** Opening Available data block **

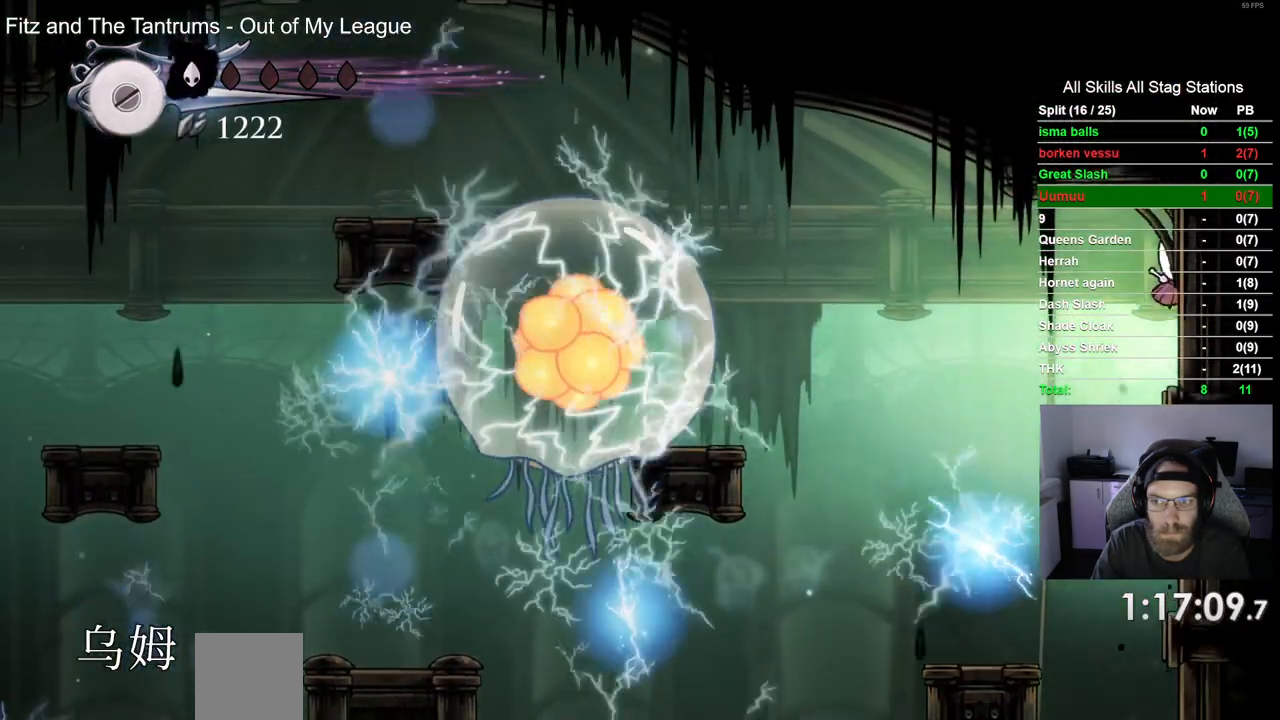
{"buttons": ["L2", "DPAD_RIGHT"], "left_stick": "center", "right_stick": "center", "events": [[17, "CROSS", "up"], [100, "L2", "down"], [300, "L2", "up"], [367, "L2", "down"]]}
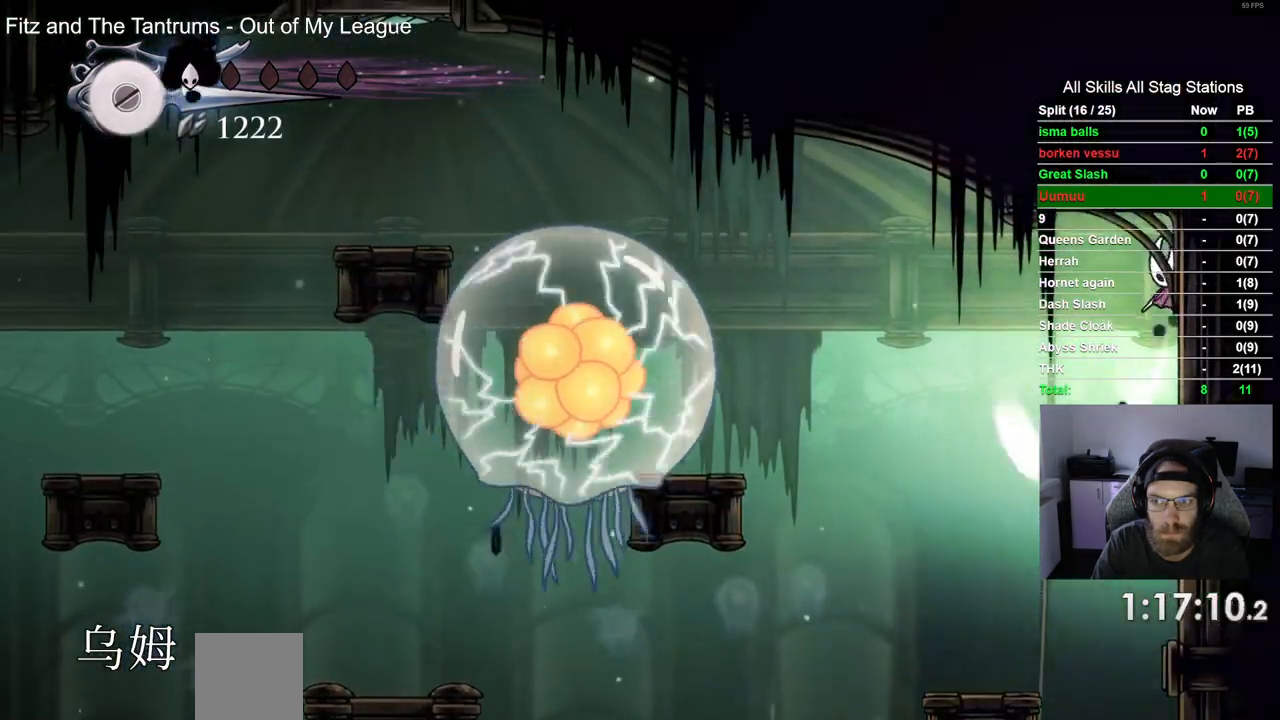
{"buttons": ["L2", "DPAD_RIGHT"], "left_stick": "center", "right_stick": "center", "events": [[50, "L2", "up"], [100, "L2", "down"], [300, "L2", "up"], [350, "L2", "down"]]}
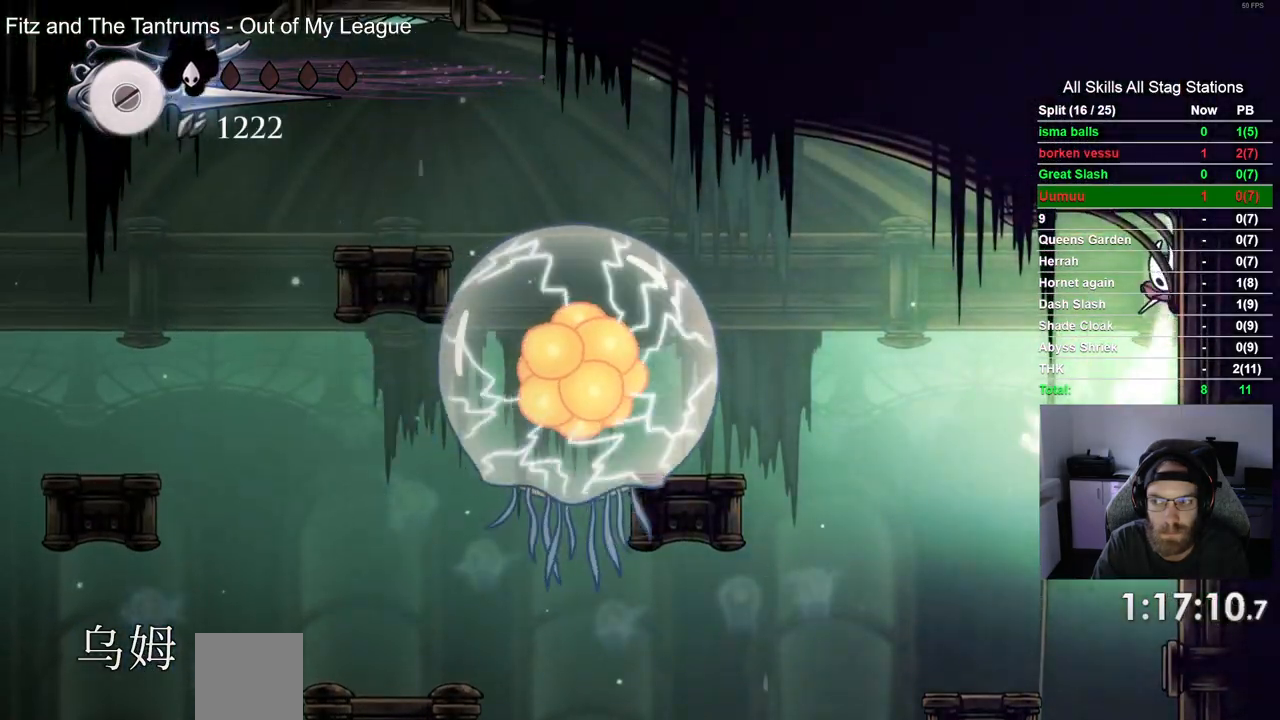
{"buttons": ["DPAD_RIGHT"], "left_stick": "center", "right_stick": "center", "events": [[267, "L2", "up"], [333, "L2", "down"], [500, "L2", "up"]]}
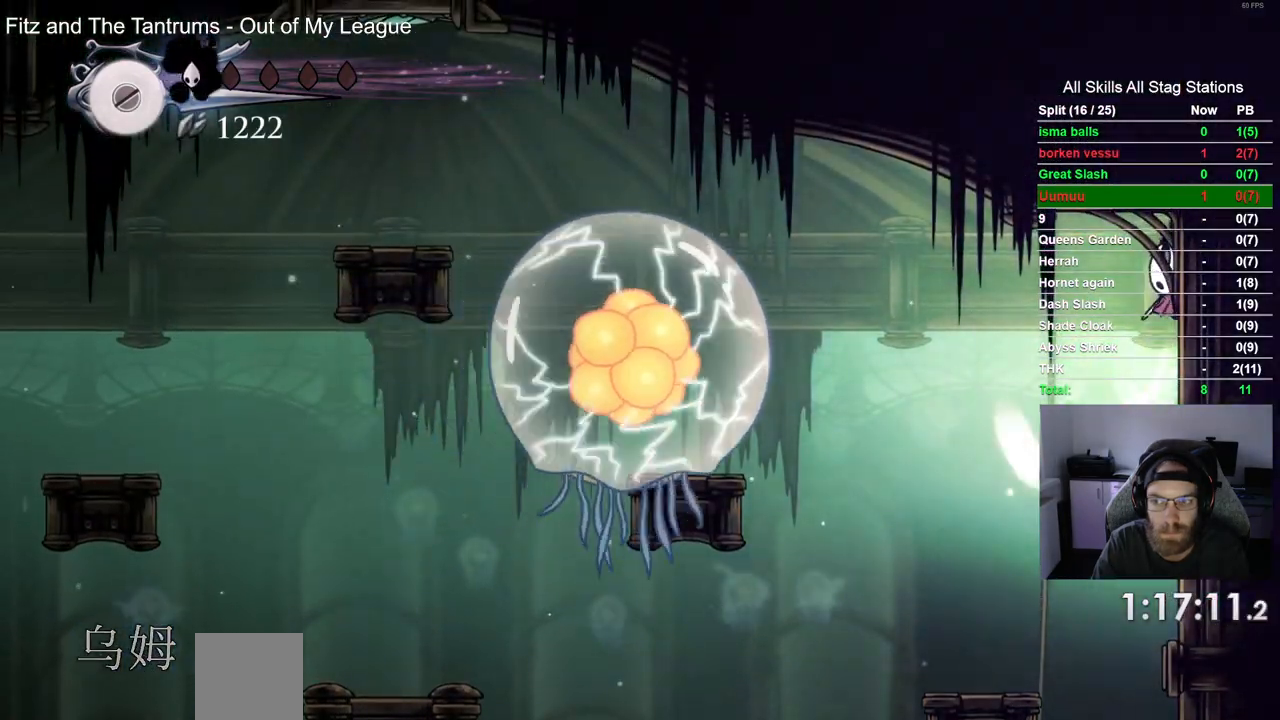
{"buttons": ["L2", "DPAD_RIGHT"], "left_stick": "center", "right_stick": "center", "events": [[133, "L2", "down"], [317, "L2", "up"], [400, "L2", "down"]]}
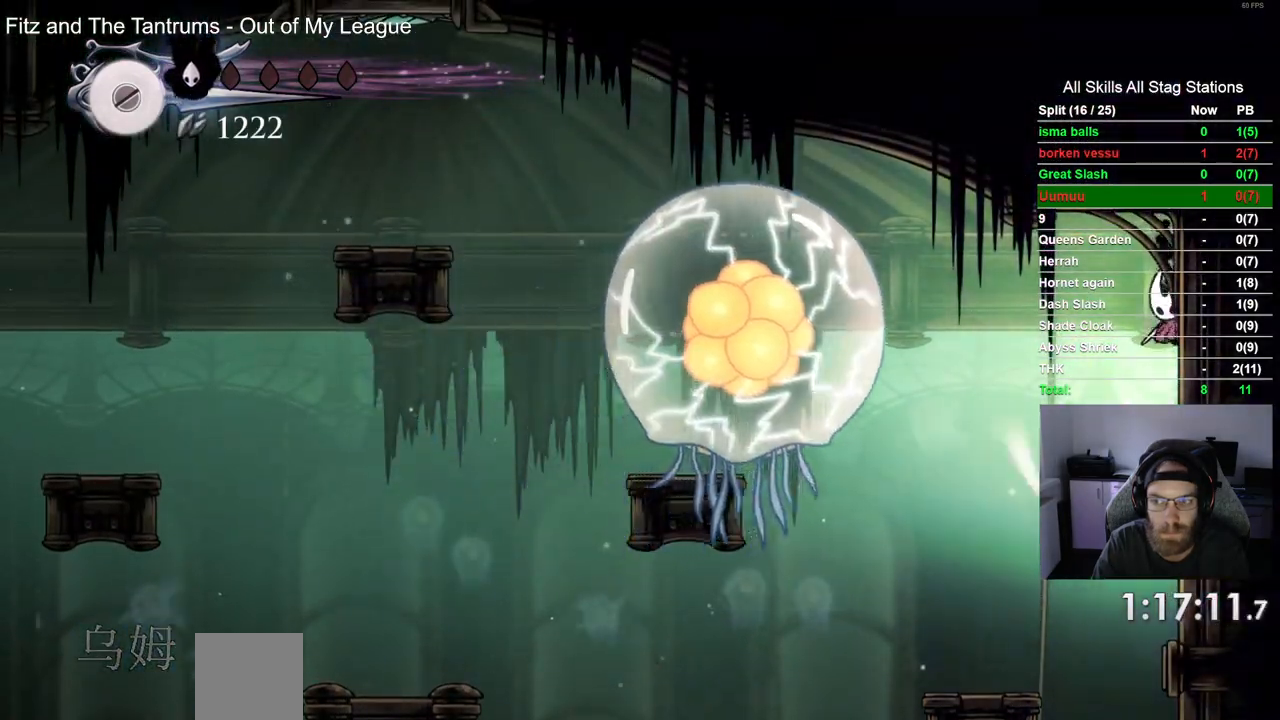
{"buttons": ["DPAD_RIGHT"], "left_stick": "center", "right_stick": "center", "events": [[83, "L2", "up"], [167, "L2", "down"], [333, "L2", "up"]]}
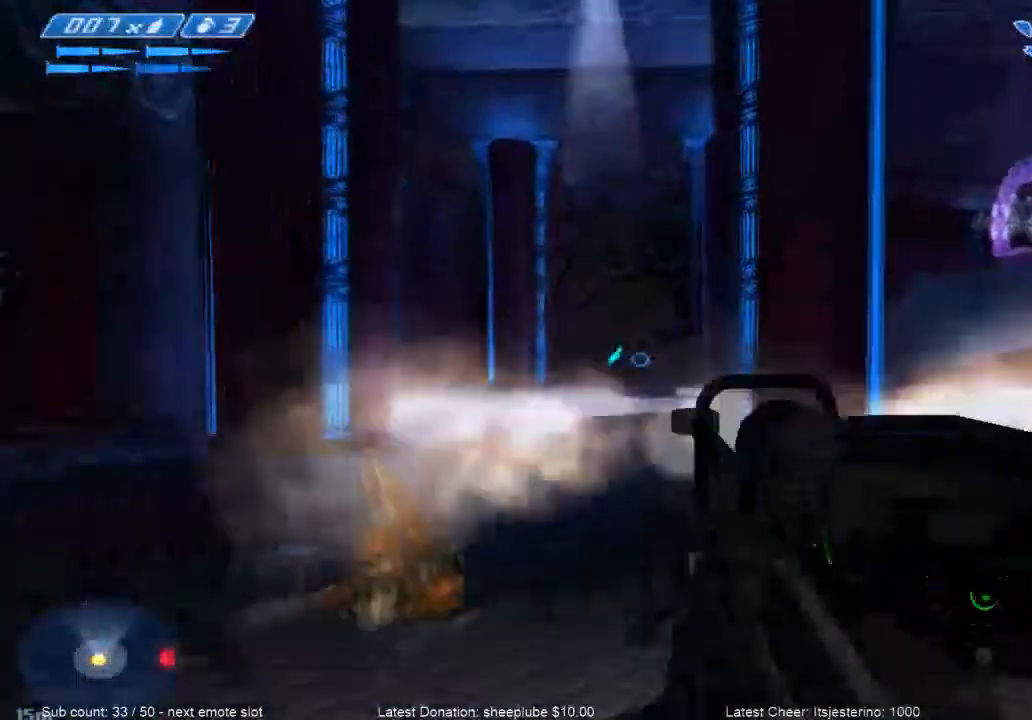
Gameplay with keyboard and mouse; each line is a JSON object with the keys and mouse buttons held at the frame after it. "events" lists presses ("down") and releases ("up") of "1", "2", "3", "4", "a", "alt", "c", "caps_lock", "ctrl", "d", "down", "e", "escape", "f", "g", "left", "q", "r", "return", "right", "s", "shift", "space", "tab", "up", "v", "w", "x", "z", "mouse_wheel", "mouse_mb4" and "mouse_mb5" between this image and that frame as [ms after this image, input, new state], when the widget could be followed in between. "mouse_wheel", "mouse_mb4", "mouse_mb5" = the "wheel", "mb4", "mb5" buttons of the "mouse" list. No other keys are recorded. "wheel" means that the mouse wheel is clicked or scrolled. Mouse movement is not recorded.
{"keys": ["a", "w"], "mouse": [], "events": [[67, "a", "down"]]}
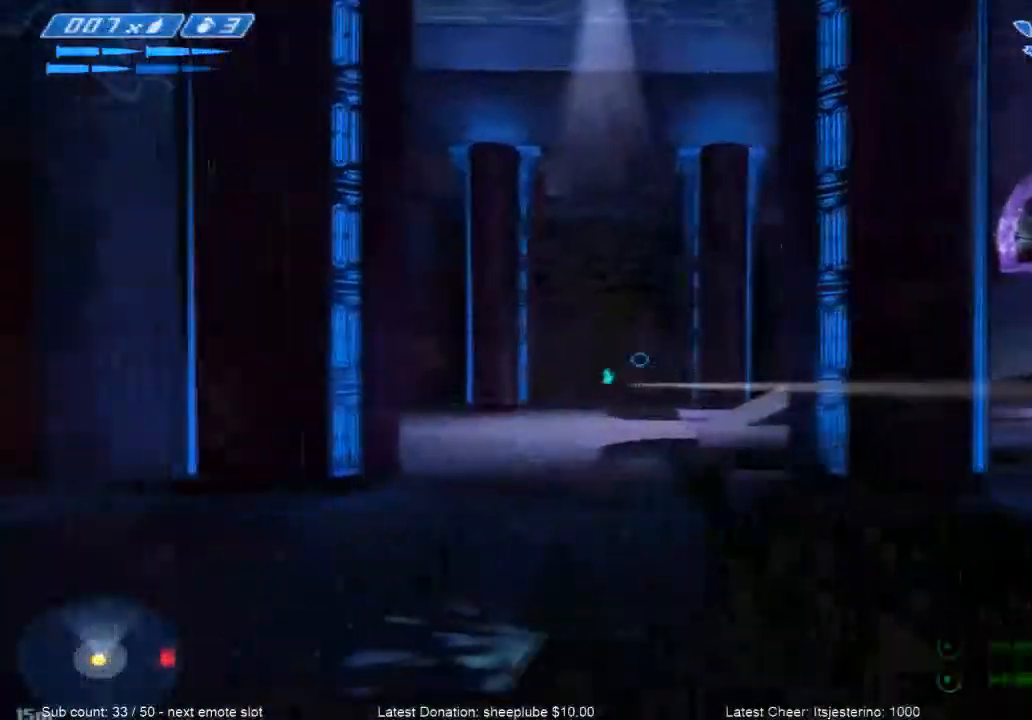
{"keys": ["a", "d"], "mouse": [], "events": [[134, "a", "up"], [367, "a", "down"], [401, "w", "up"], [501, "d", "down"]]}
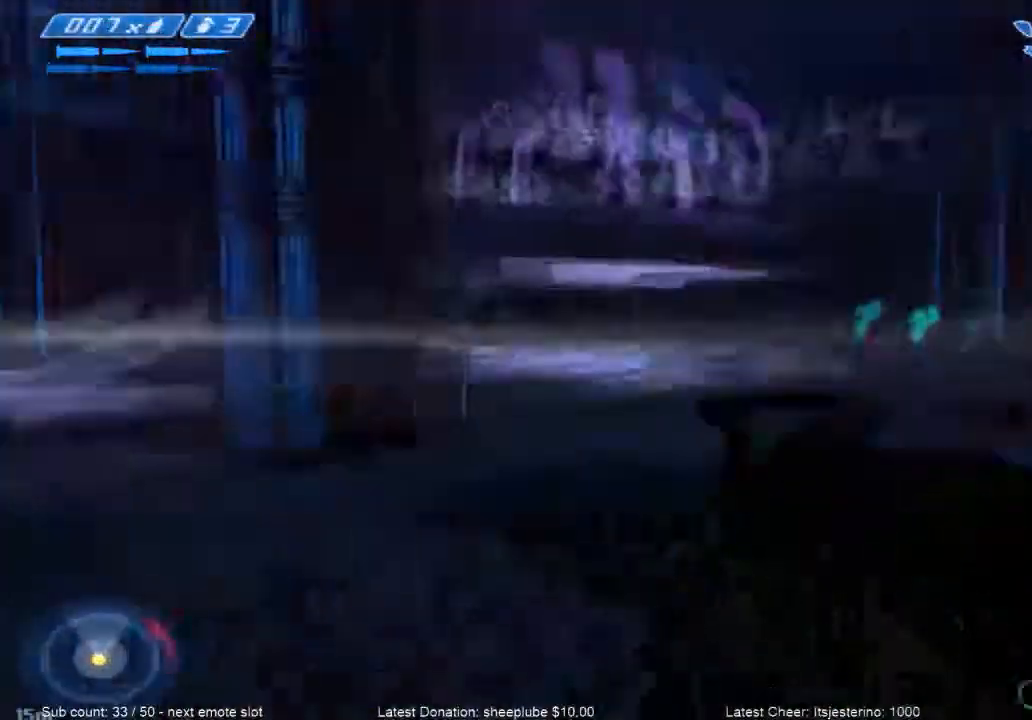
{"keys": ["d"], "mouse": [], "events": [[33, "a", "up"]]}
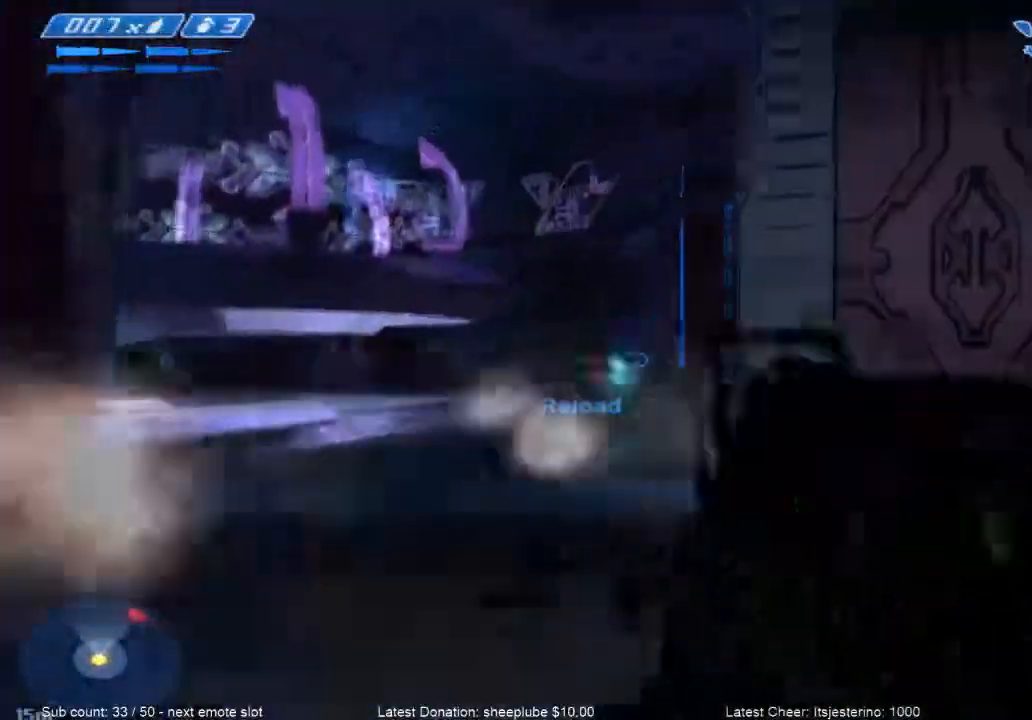
{"keys": ["w"], "mouse": [], "events": [[167, "w", "down"], [234, "d", "up"]]}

** Closing Available data block **

• _Assigned task_: The records above need to be given again exactly. Omit the pictures.

• _Exercise response_:
{"buttons": ["L2", "DPAD_RIGHT"], "left_stick": "center", "right_stick": "center", "events": [[17, "CROSS", "up"], [100, "L2", "down"], [300, "L2", "up"], [367, "L2", "down"]]}
{"buttons": ["L2", "DPAD_RIGHT"], "left_stick": "center", "right_stick": "center", "events": [[50, "L2", "up"], [100, "L2", "down"], [300, "L2", "up"], [350, "L2", "down"]]}
{"buttons": ["DPAD_RIGHT"], "left_stick": "center", "right_stick": "center", "events": [[267, "L2", "up"], [333, "L2", "down"], [500, "L2", "up"]]}
{"buttons": ["L2", "DPAD_RIGHT"], "left_stick": "center", "right_stick": "center", "events": [[133, "L2", "down"], [317, "L2", "up"], [400, "L2", "down"]]}
{"buttons": ["DPAD_RIGHT"], "left_stick": "center", "right_stick": "center", "events": [[83, "L2", "up"], [167, "L2", "down"], [333, "L2", "up"]]}
Gameplay with keyboard and mouse; each line is a JSON object with the keys and mouse buttons held at the frame after it. "events" lists presses ("down") and releases ("up") of "1", "2", "3", "4", "a", "alt", "c", "caps_lock", "ctrl", "d", "down", "e", "escape", "f", "g", "left", "q", "r", "return", "right", "s", "shift", "space", "tab", "up", "v", "w", "x", "z", "mouse_wheel", "mouse_mb4" and "mouse_mb5" between this image and that frame as [ms after this image, input, new state], when the widget could be followed in between. "mouse_wheel", "mouse_mb4", "mouse_mb5" = the "wheel", "mb4", "mb5" buttons of the "mouse" list. No other keys are recorded. "wheel" means that the mouse wheel is clicked or scrolled. Mouse movement is not recorded.
{"keys": ["a", "w"], "mouse": [], "events": [[67, "a", "down"]]}
{"keys": ["a", "d"], "mouse": [], "events": [[134, "a", "up"], [367, "a", "down"], [401, "w", "up"], [501, "d", "down"]]}
{"keys": ["d"], "mouse": [], "events": [[33, "a", "up"]]}
{"keys": ["w"], "mouse": [], "events": [[167, "w", "down"], [234, "d", "up"]]}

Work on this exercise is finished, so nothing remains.